Runtime: GroupCollection should implement IReadOnlyDictionary interface to align with its Dictionary-Type Usage

Created on 15 Aug 2017  路  18Comments  路  Source: dotnet/runtime

GroupCollection acts like a dictionary, but doesn't provide all of the familiar methods found on Dictionary collections. This makes it harder to inspect contents to make informed decisions on its contents to drive logic. For instance, determining if a key was present in a named capture group before trying to perform logic with the result. This can be seen as a follow-on to issue dotnet/runtime#13933 (it was listed in the Open Questions section).

Rationale and Usage

This was something I stumbled upon when trying to make a RegEx expression in two forms, one with a lot of named parameters, but that were all optional. I wanted to check if the parameters existed before proceeding to perform logic with them but discovered that there was no method to check if a named capture group was actually captured. Currently, I can use an indexer to access a specific group name like

match.Groups["options"]

But unlike a normal dictionary, I can't call match.Groups.ContainsKey('options") to see if it exists first before retrieval if I have optional named capture groups. The current Contains method only checks on the object not the named key.

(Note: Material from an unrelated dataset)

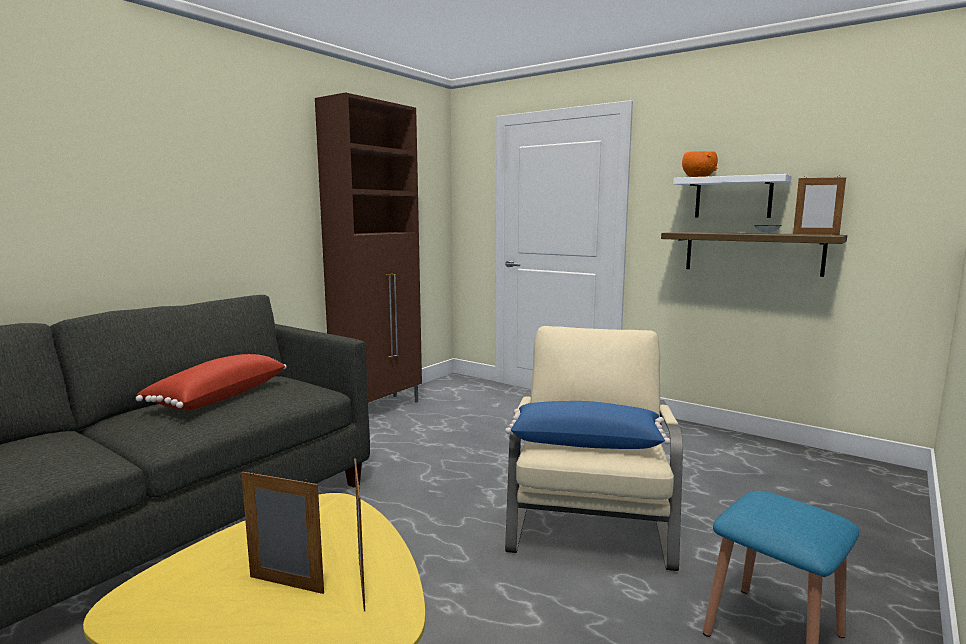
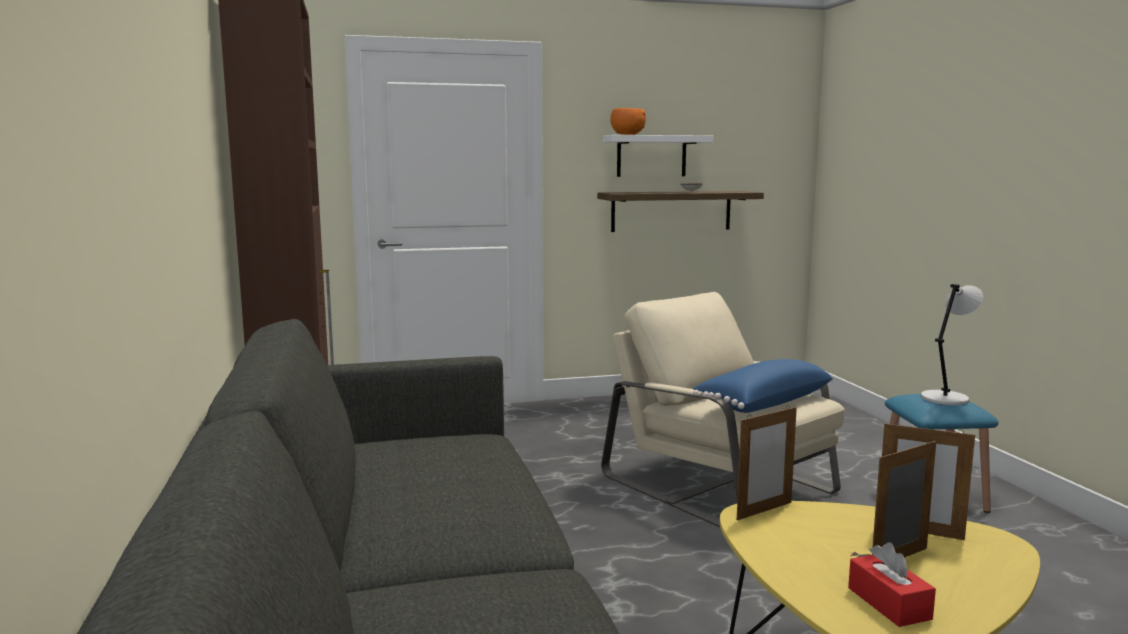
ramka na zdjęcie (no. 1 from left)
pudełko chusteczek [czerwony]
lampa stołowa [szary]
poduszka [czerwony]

Currently, the group if not captured returns an empty string, but that is a bit misleading, as the group could have been captured but contained no data. So, there's an ambiguous state. If we had methods to check if the capture was performed, we could leave the group out and have KeyNotFoundExceptions or nulls to differentiate from existence vs. no data. This would let us then do:

if (match.Groups.ContainsKey("options")) {
    // do something with match.Groups["options"]
}

OR

Group options;
if (match.Groups.TryGetValue("options", out options)) {
    // do something with options group now.
}

Proposed API

public GroupCollection : IReadOnlyDictionary<string, Group>, ... {
    bool ContainsKey(string key);
    bool TryGetValue(string key, out Group group);
    ...
}

Details

  • As mentioned, this was an Open Question of dotnet/runtime#13933 that wasn't resolved. It should be a fairly straight-forward addition to the class.

Updates

  • 8/16/17 Updated request to align with review process format and changed to explicitly call out IReadOnlyDictionary interface.
Hackathon api-approved area-System.Text.RegularExpressions up-for-grabs

Most helpful comment

i'll work on this one during the hackaton

All 18 comments

@michael-hawker good suggestion, would you be willing to update to our standard format for review?

https://github.com/dotnet/corefx/blob/master/Documentation/project-docs/api-review-process.md
example
https://github.com/dotnet/corefx/issues/271

match.Groups.ContainsKey("options") and match.Groups["options"] != null are equivalent, so this would be API sugar.

The sugar I'd prefer would be bool TryGetValue(out Group group). Ever since out declarations, this has become one of my favorite patterns.

  • It doesn't result in a double lookup like if (match.Groups.ContainsKey("options")) { match.Groups["options"] } does.
  • You know what to expect with TryGetValue, but most dictionaries throw KeyNotFoundException rather than returning null from indexers so the intent is clearer when reading code using TryGetValue.

@danmosemsft will do.

@jnm2 I'll add that to my request as well though I think it'd be bool TryGetValue(string key, out Group group), eh?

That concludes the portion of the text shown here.